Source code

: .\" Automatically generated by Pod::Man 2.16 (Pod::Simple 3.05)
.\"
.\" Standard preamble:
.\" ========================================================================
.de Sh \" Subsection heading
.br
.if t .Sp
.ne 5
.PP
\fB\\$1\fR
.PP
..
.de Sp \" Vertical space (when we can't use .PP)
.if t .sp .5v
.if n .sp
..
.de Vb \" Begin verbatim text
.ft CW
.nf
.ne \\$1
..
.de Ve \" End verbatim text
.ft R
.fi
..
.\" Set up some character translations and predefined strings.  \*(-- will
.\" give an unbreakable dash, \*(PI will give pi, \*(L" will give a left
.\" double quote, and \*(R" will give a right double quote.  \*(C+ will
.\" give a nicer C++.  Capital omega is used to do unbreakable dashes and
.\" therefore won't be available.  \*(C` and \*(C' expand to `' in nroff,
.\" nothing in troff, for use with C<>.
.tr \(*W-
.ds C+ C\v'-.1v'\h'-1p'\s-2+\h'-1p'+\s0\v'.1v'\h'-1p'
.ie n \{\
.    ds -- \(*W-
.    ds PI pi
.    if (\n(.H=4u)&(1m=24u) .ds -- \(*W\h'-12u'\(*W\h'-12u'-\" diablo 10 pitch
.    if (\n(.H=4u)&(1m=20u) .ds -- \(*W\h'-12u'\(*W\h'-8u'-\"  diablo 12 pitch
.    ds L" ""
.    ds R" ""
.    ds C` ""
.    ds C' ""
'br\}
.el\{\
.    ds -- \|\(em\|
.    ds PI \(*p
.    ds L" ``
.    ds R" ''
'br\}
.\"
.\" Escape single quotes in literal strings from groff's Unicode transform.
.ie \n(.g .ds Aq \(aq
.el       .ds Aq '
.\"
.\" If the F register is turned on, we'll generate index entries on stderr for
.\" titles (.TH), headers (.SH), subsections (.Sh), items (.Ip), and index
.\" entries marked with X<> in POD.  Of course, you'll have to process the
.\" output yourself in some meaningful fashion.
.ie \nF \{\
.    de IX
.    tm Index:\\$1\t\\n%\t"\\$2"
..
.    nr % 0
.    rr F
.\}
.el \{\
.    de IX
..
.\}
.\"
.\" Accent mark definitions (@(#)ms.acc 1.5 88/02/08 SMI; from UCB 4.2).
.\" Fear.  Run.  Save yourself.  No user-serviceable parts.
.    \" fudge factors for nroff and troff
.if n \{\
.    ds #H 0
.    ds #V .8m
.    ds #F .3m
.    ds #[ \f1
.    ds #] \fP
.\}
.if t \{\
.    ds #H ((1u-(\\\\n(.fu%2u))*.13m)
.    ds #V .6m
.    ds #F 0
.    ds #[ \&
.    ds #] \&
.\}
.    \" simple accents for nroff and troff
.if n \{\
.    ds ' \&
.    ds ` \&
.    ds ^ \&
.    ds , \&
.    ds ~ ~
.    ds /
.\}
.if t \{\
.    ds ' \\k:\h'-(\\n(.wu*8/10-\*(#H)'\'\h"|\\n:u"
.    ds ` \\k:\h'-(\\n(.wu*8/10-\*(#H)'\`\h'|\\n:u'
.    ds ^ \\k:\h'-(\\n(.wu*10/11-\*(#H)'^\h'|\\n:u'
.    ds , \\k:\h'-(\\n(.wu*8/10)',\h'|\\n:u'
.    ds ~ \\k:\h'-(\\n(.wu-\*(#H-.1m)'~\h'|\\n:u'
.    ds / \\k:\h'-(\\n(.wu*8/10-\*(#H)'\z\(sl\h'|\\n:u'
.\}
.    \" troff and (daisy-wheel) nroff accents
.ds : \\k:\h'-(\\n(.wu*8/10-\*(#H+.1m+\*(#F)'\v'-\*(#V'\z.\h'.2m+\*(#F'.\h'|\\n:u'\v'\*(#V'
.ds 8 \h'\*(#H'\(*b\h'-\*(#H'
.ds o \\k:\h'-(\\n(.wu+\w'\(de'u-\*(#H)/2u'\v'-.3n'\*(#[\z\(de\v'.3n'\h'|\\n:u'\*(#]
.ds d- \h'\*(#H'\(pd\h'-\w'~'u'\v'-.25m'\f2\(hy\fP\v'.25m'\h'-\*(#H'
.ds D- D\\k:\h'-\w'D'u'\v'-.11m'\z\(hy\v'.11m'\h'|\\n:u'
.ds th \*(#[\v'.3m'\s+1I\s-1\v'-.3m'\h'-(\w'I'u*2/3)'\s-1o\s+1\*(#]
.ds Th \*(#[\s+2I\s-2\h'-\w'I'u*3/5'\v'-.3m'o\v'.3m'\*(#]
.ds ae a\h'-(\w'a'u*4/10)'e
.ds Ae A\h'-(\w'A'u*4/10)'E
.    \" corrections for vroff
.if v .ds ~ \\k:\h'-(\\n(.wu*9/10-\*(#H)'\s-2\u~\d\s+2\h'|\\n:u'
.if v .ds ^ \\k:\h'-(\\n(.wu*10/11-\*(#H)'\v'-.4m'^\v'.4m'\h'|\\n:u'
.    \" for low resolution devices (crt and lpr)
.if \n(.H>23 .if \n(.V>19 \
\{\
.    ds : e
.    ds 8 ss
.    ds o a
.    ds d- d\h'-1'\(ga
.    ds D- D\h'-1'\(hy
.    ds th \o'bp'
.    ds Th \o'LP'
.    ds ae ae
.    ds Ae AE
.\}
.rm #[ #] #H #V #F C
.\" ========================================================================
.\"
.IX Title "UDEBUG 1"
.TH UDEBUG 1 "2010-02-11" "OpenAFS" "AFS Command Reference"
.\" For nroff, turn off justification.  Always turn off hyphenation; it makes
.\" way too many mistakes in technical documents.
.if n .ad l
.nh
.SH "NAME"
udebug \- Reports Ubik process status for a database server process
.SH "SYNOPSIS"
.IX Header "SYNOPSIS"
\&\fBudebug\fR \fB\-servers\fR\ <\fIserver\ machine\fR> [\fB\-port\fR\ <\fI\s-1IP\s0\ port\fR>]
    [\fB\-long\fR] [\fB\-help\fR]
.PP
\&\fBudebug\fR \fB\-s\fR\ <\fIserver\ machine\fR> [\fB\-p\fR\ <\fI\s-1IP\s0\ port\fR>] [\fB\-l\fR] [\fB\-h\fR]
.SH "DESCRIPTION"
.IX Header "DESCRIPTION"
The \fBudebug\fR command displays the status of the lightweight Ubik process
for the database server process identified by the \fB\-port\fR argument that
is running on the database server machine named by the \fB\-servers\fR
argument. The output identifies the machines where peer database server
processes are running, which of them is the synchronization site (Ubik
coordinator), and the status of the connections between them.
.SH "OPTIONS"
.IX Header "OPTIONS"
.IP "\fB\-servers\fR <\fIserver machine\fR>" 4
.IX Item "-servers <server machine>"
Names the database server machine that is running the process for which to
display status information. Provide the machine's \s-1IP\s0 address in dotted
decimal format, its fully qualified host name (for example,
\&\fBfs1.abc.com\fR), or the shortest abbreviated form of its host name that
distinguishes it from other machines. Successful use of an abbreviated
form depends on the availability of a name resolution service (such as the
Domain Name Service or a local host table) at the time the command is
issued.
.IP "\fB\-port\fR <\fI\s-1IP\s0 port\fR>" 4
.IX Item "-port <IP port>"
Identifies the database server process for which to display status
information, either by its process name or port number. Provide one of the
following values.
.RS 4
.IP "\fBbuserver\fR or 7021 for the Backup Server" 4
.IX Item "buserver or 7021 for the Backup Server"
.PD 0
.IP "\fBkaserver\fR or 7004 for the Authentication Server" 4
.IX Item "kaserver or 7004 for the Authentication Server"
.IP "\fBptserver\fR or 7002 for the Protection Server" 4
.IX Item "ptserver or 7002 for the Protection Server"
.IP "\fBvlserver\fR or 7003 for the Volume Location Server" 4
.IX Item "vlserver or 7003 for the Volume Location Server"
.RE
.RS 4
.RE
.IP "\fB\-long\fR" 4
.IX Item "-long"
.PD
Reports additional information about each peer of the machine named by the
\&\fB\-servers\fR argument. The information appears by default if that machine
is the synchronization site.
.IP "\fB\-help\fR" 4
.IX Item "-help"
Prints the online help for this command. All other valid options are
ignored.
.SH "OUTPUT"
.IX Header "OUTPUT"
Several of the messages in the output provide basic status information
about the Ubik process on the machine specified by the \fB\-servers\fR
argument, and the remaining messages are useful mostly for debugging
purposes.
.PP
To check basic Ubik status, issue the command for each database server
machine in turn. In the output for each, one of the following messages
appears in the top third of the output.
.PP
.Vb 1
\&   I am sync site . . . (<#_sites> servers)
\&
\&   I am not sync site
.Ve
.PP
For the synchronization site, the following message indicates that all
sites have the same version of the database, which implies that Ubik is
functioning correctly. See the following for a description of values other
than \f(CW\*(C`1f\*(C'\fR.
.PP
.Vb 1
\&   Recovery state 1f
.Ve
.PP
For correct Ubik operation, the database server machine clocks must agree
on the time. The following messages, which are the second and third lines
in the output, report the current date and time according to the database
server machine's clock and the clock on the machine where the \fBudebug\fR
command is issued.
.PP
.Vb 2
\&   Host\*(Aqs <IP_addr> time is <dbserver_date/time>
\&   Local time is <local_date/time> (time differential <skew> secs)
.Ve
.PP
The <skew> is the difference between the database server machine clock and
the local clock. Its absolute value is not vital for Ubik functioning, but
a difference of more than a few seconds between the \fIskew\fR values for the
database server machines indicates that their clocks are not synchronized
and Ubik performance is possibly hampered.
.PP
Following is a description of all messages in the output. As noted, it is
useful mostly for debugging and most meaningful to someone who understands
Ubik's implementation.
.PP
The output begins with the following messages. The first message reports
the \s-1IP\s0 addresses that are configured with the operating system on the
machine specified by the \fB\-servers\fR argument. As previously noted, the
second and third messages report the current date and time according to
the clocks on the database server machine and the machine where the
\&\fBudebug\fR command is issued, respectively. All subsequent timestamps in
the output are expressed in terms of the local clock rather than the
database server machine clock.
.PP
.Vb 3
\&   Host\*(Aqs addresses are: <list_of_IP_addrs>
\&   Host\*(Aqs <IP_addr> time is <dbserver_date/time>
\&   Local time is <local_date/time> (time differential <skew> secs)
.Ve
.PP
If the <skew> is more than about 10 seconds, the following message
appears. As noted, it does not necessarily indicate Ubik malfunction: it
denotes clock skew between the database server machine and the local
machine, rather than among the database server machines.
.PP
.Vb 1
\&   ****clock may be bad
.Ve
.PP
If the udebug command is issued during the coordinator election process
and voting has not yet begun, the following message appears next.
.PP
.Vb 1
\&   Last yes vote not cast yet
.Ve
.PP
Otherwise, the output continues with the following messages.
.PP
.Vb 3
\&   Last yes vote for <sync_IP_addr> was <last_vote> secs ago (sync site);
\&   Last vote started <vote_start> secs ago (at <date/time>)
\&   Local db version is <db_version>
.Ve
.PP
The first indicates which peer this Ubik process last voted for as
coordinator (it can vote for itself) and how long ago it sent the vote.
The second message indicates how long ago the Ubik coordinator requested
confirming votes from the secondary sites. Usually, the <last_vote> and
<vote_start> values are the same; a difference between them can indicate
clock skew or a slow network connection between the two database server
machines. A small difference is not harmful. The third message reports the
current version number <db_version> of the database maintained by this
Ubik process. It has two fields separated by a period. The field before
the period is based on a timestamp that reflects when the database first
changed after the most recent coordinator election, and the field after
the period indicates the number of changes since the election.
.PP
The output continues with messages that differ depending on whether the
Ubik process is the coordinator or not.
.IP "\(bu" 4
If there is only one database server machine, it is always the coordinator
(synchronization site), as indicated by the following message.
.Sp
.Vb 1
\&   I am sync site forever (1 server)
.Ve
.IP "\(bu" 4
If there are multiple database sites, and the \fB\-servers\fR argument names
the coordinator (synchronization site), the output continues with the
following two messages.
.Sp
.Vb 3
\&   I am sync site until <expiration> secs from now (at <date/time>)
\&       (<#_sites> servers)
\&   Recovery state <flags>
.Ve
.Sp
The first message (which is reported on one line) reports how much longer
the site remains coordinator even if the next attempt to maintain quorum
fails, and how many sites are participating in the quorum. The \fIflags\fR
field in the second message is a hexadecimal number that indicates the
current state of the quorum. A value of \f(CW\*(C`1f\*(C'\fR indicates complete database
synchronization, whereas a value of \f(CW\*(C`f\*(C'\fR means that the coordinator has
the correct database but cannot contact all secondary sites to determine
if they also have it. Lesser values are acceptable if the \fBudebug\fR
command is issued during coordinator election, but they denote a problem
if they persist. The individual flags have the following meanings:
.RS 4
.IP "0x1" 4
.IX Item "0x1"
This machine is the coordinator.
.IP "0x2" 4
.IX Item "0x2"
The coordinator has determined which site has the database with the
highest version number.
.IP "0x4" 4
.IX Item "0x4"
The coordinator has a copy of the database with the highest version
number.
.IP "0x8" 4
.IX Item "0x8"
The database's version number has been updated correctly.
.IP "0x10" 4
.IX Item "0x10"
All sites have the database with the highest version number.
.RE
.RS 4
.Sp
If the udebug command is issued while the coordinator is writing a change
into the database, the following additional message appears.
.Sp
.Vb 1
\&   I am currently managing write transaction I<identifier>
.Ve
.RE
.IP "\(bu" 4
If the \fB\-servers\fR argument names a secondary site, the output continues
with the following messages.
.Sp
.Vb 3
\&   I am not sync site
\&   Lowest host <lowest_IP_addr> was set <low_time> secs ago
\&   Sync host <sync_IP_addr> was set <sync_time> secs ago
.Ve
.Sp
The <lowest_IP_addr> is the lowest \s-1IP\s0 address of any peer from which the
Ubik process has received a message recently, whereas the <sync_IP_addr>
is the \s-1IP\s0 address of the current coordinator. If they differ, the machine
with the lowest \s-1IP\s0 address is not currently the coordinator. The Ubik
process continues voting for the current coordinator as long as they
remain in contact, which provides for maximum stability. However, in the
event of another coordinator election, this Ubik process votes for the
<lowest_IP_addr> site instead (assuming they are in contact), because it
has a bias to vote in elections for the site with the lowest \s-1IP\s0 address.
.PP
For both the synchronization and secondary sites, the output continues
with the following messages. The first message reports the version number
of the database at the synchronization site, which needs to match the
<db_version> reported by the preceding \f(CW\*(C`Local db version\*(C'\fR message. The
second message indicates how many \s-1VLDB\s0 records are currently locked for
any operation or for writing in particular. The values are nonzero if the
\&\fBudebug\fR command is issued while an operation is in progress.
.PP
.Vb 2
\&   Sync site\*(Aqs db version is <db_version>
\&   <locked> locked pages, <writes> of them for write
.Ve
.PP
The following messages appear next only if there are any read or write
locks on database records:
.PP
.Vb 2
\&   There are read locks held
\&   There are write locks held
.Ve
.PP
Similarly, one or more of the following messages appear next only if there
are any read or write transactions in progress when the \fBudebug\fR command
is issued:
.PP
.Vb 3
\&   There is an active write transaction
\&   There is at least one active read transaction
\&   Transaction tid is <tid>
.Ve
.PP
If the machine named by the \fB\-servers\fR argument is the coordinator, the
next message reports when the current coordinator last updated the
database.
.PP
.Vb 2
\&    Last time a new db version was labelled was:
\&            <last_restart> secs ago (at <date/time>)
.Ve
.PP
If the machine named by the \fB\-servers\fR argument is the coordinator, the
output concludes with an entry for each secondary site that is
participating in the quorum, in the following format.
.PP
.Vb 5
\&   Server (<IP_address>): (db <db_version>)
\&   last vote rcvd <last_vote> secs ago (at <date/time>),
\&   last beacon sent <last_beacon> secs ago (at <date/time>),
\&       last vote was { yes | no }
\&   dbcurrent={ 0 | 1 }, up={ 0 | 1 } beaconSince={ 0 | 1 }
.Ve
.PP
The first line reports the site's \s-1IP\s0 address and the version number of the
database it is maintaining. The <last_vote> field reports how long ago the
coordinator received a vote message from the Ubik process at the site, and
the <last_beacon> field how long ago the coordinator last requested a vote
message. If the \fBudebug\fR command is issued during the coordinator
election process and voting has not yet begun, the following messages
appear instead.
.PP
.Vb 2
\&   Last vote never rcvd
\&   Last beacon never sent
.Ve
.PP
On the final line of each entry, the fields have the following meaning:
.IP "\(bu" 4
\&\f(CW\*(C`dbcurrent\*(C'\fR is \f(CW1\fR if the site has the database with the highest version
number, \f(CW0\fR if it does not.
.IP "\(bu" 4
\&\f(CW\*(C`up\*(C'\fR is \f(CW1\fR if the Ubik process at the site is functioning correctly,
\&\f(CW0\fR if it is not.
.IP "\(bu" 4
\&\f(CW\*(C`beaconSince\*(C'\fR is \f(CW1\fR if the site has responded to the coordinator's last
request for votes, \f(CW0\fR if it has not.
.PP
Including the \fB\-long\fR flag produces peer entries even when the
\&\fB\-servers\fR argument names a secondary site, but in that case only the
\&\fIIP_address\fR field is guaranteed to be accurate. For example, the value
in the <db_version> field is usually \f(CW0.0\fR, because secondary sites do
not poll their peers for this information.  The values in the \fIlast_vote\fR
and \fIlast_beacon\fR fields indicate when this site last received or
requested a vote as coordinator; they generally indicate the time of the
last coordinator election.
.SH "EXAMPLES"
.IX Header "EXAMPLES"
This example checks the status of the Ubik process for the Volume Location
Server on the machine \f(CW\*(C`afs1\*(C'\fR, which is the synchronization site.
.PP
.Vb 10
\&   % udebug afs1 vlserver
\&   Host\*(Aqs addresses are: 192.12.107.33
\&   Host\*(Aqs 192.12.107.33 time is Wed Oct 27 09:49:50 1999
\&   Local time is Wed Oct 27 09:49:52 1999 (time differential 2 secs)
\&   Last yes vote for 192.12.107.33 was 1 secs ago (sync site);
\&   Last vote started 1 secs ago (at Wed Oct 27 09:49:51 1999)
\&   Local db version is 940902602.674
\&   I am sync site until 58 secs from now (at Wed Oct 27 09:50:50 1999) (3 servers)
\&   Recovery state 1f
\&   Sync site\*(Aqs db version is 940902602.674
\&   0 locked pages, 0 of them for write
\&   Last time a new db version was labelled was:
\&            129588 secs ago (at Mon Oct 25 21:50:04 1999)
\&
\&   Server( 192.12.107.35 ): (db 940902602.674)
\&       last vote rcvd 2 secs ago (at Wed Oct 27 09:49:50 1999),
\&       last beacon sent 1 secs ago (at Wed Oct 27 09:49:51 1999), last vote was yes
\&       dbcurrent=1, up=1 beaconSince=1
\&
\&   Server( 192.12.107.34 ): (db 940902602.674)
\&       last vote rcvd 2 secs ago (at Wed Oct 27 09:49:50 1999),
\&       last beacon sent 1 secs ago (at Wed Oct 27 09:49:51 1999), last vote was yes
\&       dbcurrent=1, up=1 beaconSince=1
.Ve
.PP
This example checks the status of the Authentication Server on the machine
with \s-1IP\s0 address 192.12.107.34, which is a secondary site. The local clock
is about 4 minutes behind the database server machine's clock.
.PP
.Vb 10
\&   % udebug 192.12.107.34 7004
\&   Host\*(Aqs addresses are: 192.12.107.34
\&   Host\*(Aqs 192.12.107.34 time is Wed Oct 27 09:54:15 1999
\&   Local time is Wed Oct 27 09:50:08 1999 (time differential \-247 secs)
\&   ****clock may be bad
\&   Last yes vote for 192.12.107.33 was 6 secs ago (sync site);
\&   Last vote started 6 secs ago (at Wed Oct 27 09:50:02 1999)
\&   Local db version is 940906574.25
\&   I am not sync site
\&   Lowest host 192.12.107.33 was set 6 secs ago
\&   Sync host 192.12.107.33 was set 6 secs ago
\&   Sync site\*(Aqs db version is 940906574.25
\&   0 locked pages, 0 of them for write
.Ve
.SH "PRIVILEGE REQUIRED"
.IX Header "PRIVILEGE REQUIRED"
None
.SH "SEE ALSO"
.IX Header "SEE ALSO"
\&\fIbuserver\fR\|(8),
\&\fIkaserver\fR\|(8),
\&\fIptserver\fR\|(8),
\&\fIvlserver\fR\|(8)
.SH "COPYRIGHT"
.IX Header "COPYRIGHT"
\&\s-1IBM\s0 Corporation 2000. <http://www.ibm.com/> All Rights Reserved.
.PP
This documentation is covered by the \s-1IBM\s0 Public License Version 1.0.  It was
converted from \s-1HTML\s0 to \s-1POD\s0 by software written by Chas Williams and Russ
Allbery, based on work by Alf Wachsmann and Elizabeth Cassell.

> [Directive] The answer should be all lines from the entries above that hold the word "fields".

> [Task output]
Ubik process. It has two fields separated by a period. The field before
On the final line of each entry, the fields have the following meaning:
and \fIlast_beacon\fR fields indicate when this site last received or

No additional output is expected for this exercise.